Task brief:
Write out the material below again, line for line, without any images.

Task data:
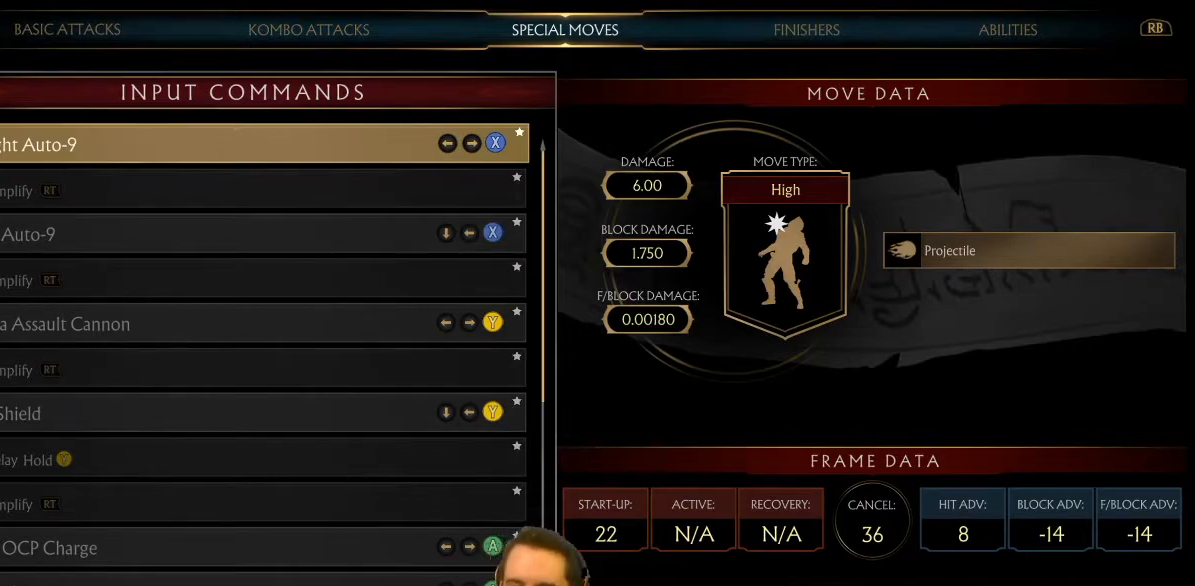
{"buttons": [], "left_stick": "center", "events": []}
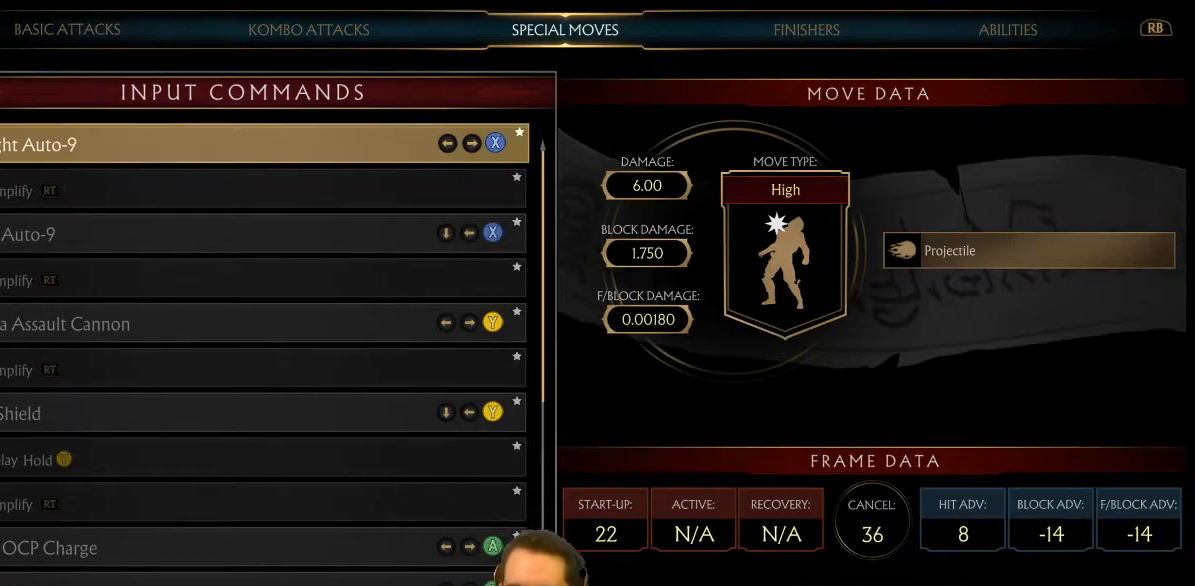
{"buttons": [], "left_stick": "center", "events": []}
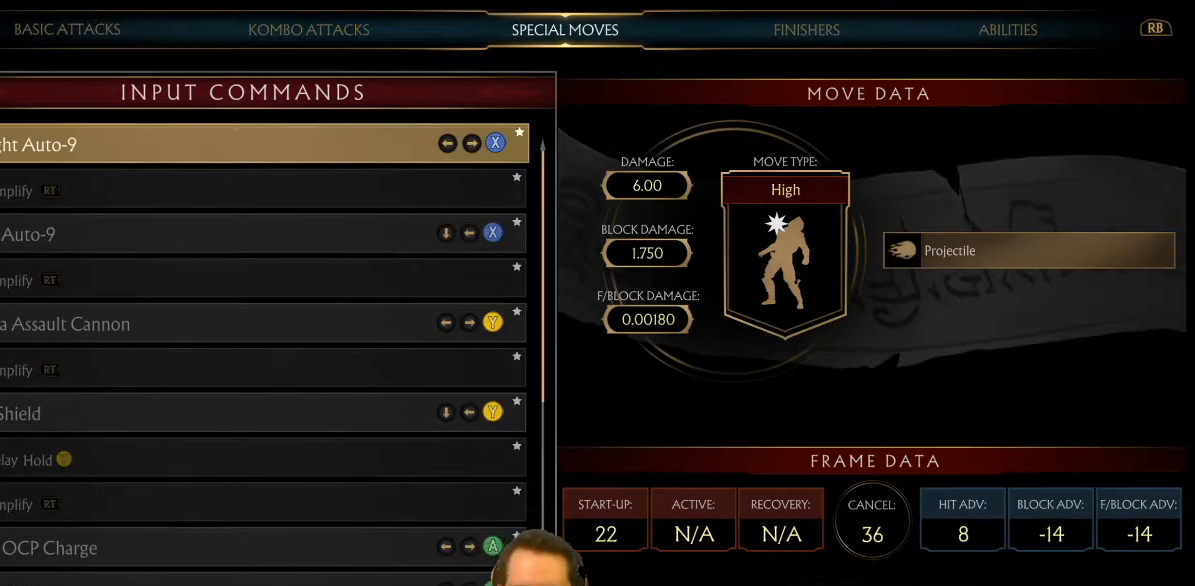
{"buttons": [], "left_stick": "center", "events": [[383, "B", "down"], [433, "B", "up"]]}
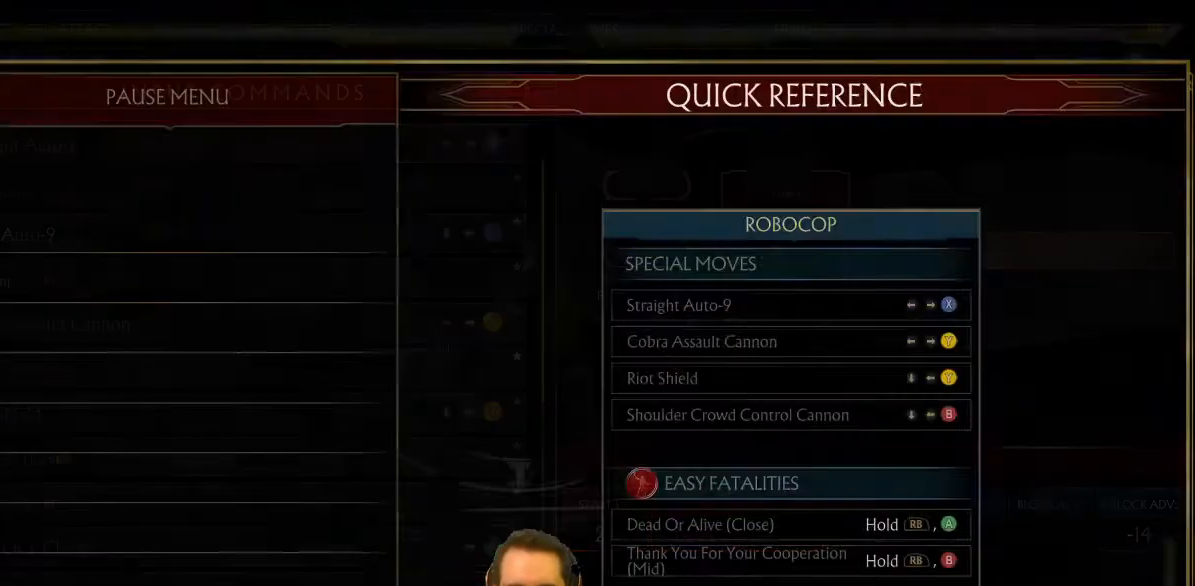
{"buttons": ["X", "DPAD_RIGHT"], "left_stick": "center", "events": [[33, "B", "down"], [100, "B", "up"], [317, "DPAD_LEFT", "down"], [400, "DPAD_LEFT", "up"], [433, "DPAD_RIGHT", "down"], [483, "X", "down"]]}
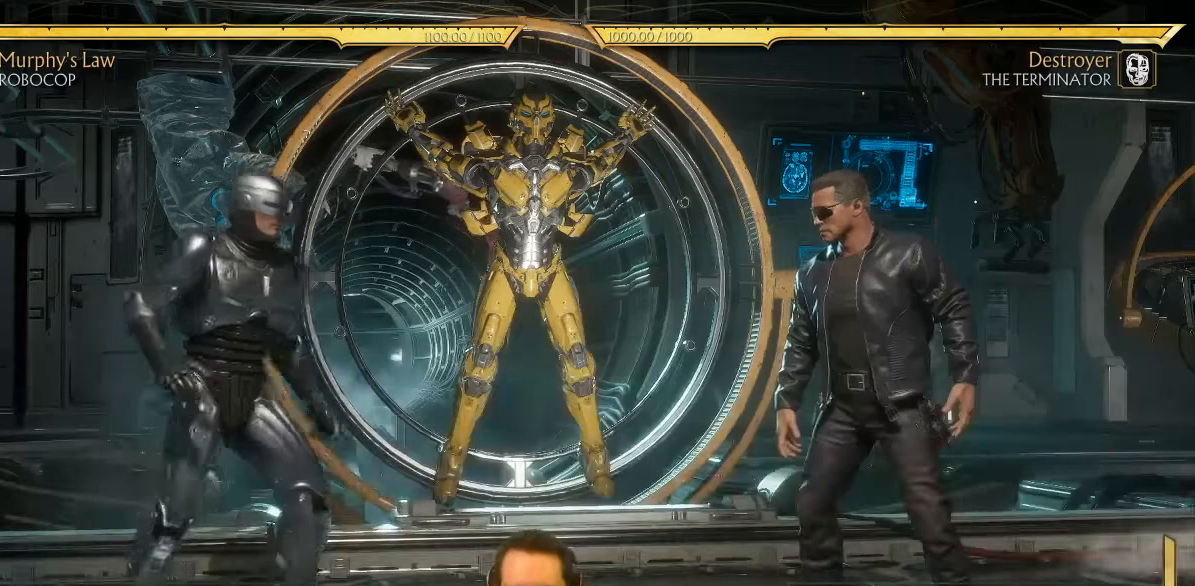
{"buttons": ["DPAD_RIGHT"], "left_stick": "center", "events": [[17, "X", "up"]]}
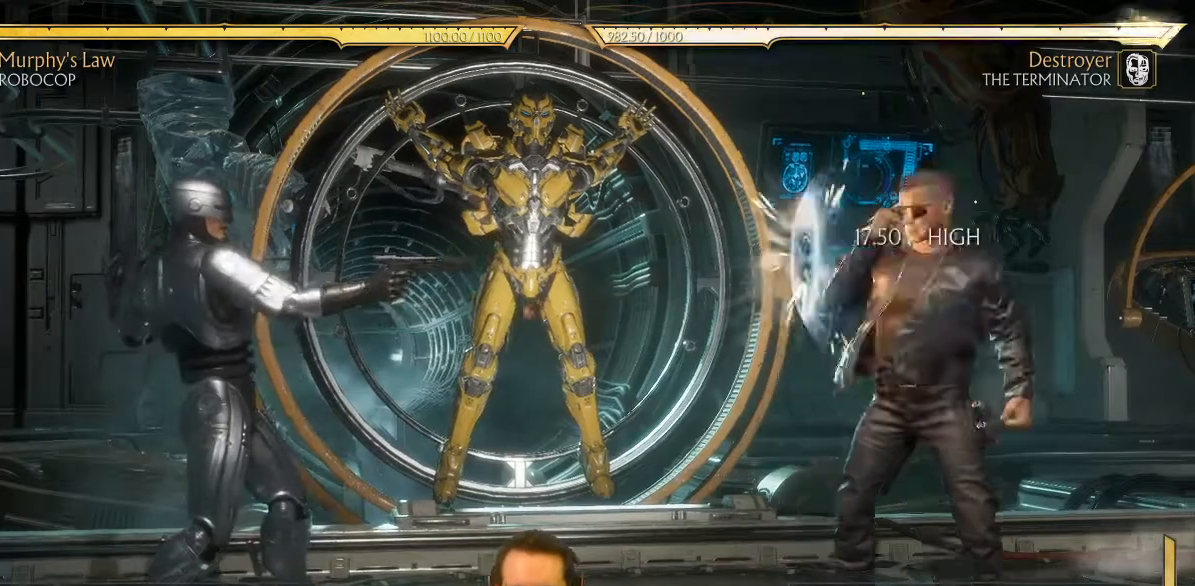
{"buttons": ["DPAD_LEFT"], "left_stick": "center", "events": [[150, "DPAD_RIGHT", "up"], [500, "DPAD_LEFT", "down"]]}
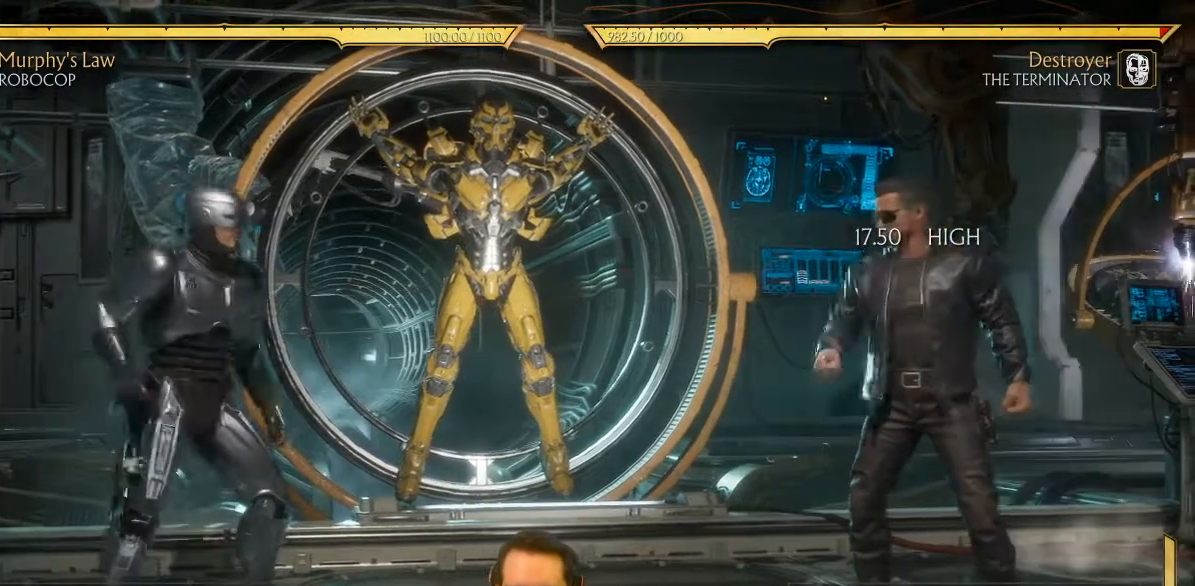
{"buttons": ["DPAD_RIGHT"], "left_stick": "center", "events": [[67, "DPAD_LEFT", "up"], [117, "DPAD_RIGHT", "down"], [150, "X", "down"], [200, "X", "up"]]}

Answer space:
{"buttons": [], "left_stick": "center", "events": []}
{"buttons": [], "left_stick": "center", "events": []}
{"buttons": [], "left_stick": "center", "events": [[383, "B", "down"], [433, "B", "up"]]}
{"buttons": ["X", "DPAD_RIGHT"], "left_stick": "center", "events": [[33, "B", "down"], [100, "B", "up"], [317, "DPAD_LEFT", "down"], [400, "DPAD_LEFT", "up"], [433, "DPAD_RIGHT", "down"], [483, "X", "down"]]}
{"buttons": ["DPAD_RIGHT"], "left_stick": "center", "events": [[17, "X", "up"]]}
{"buttons": ["DPAD_LEFT"], "left_stick": "center", "events": [[150, "DPAD_RIGHT", "up"], [500, "DPAD_LEFT", "down"]]}
{"buttons": ["DPAD_RIGHT"], "left_stick": "center", "events": [[67, "DPAD_LEFT", "up"], [117, "DPAD_RIGHT", "down"], [150, "X", "down"], [200, "X", "up"]]}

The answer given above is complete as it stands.